它顿了顿:“搞清楚我们手里这些东西到底是什么,以及,追它们的人是谁。”
“怎么搞清楚?”
“笔记本、存储管、还有那株植物本身,都是线索。但我需要更多信息。明天天亮后,你去一趟‘蜂巢’。”
“蜂巢?”
“东区地下数据黑市的别称。那里能买到市面上不流通的信息,也能找到破解存储管的人。不过...”粉元宵的声音严肃起来,“那里鱼龙混杂,你得格外小心。我们现在身上带的每一样东西,都可能引来杀身之祸。”

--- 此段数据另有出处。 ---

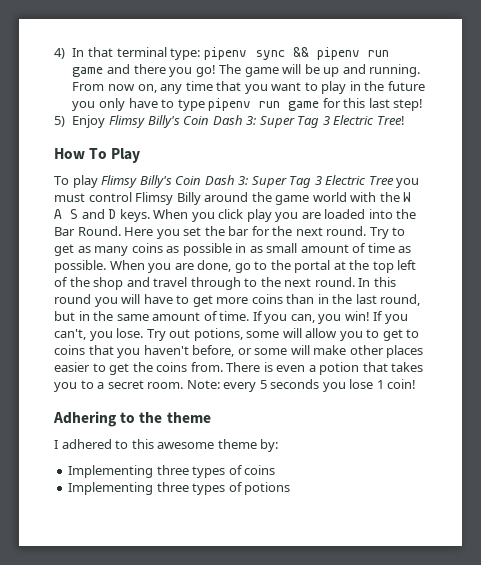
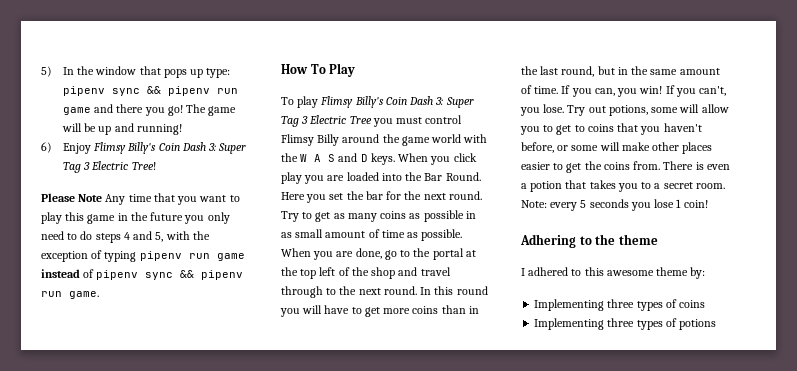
[54,47,167,59] 4) In that terminal -> [41,66,203,78] 5) In the window that pops up
[369,64,421,77] [72,81,425,94] [72,98,424,111] [54,116,65,127] running. From now on, any time that you want to play in the future you only have to type pipenv run game for this last step! // 5) -> [136,124,182,135] [41,142,52,153] running! // 6)
(405, 120) none -> [41,193,240,205] [41,212,230,224] [41,231,210,243] [41,250,245,262] [41,269,244,280] [41,291,99,299] // Please Note Any time that you want to play this game in the future you only need to do steps 4 and 5, with the exception of typing pipenv run game instead of pipenv sync && pipenv run game.

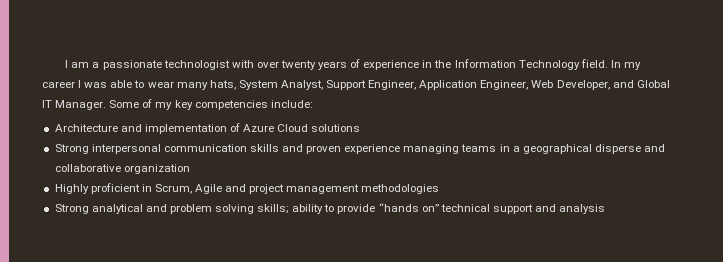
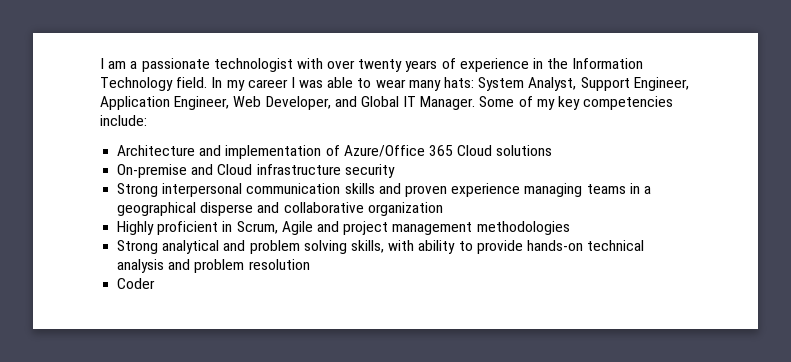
[209,80,236,90] hats, -> [444,77,475,88] hats:
[243,124,275,132] Azure -> [343,145,453,157] Azure/Office 365
(361, 128) none -> [117,164,395,178] // On-premise and Cloud infrastructure security
[257,204,290,214] skills; -> [350,240,415,253] skills, with
[378,203,606,214] “hands on” technical support and analysis -> [526,240,645,251] [117,259,310,273] [117,278,156,289] hands-on technical analysis and problem resolution // Coder

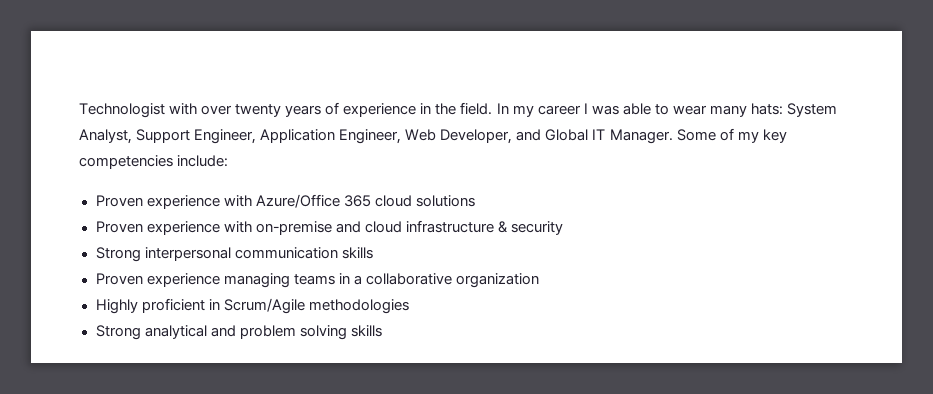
[100,58,293,72] I am a passionate technologist -> [79,103,165,118] Technologist
[572,58,644,69] [100,77,173,91] Information Technology -> (457, 109) none
[117,145,340,159] Architecture and implementation of -> [95,195,252,209] Proven experience with
[457,145,493,156] Cloud -> [374,195,412,207] cloud
[117,164,341,178] On-premise and Cloud infrastructure -> [95,220,508,235] Proven experience with on-premise and cloud infrastructure &
[378,183,447,197] and proven -> [95,273,143,285] // Proven
[117,202,280,216] geographical disperse and -> (362, 280) none
[236,221,473,235] Scrum, Agile and project management -> [223,298,305,314] Scrum/Agile
[350,240,645,254] [117,259,310,273] [117,278,156,289] skills, with ability to provide hands-on technical analysis and problem resolution // Coder -> [350,325,382,337] skills

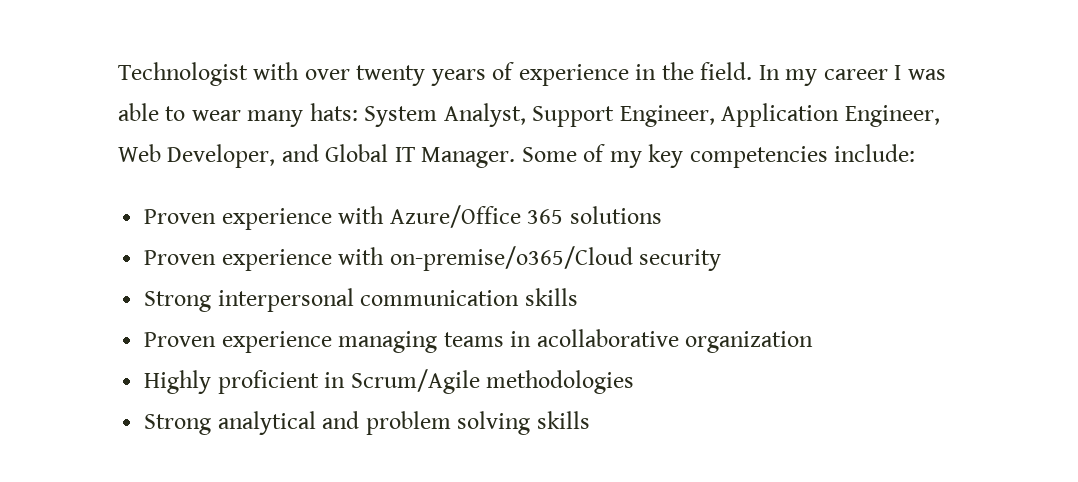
[374,195,412,207] cloud -> (564, 216) none
[255,220,508,235] on-premise and cloud infrastructure & -> [389,246,633,271] on-premise/o365/Cloud
[353,273,452,285] a collaborative -> [536,329,679,347] acollaborative

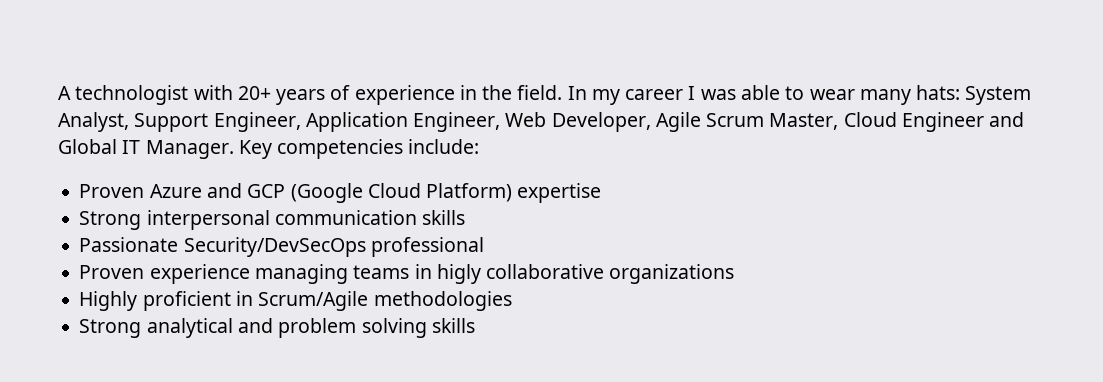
[118,62,426,86] Technologist with over twenty -> [58,85,271,105] A technologist with 20+
[281,144,916,168] [144,205,662,230] [144,246,722,271] and Global IT Manager. Some of my key competencies include: // Proven experience with Azure/Office 365 solutions // Proven experience with on-premise/o365/Cloud security -> [655,112,1025,132] [58,139,480,159] [79,183,602,203] Agile Scrum Master, Cloud Engineer and Global IT Manager. Key competencies include: // Proven Azure and GCP (Google Cloud Platform) expertise
(578, 297) none -> [79,237,484,257] // Passionate Security/DevSecOps professional
[536,329,814,353] acollaborative organization -> [436,264,735,284] higly collaborative organizations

张明磊没说话。他拿出那本笔记本,又翻了一遍。那行“紫色是希望。金色是钥匙。黑色是终结。”在昏黄的床头灯下,显得有些刺眼。
希望是什么?
钥匙能打开什么?
终结...又会是什么?
窗外,天边开始泛起鱼肚白。元宵节的庆祝活动早已结束,城市即将苏醒。新的一天,对大多数人来说,是上班、上学、重复昨天的日常。
对张明磊来说,是抱着来历不明的植物、带着会说话的马桶刷、揣着能改变基因的注射剂,踏进一个完全陌生的、危险的世界。
“先睡会儿吧。”粉元宵说,“我监控周围,有危险会叫醒你。六小时后,我们去‘蜂巢’。”
张明磊躺下,把背包抱在怀里。四千九百信用点、笔记本、存储管、注射器,硬邦邦地硌在胸口。
他闭上眼,但睡不着。
脑海里反复播放着今晚的一切:垃圾场的粉光、老陈的警告、西装男的追杀、车库里的神秘植物...
还有笔记本上那句话:
“如果找到这个,说明我已经失败了。但希望还在。别放弃。”
别放弃。
张明磊在黑暗中,慢慢握紧了拳头。
枕头边,紫色植物的晶体轻轻脉动,像一颗沉睡的心脏。
粉元宵的刷毛,在黑暗中,极其微弱地、闪烁了一下。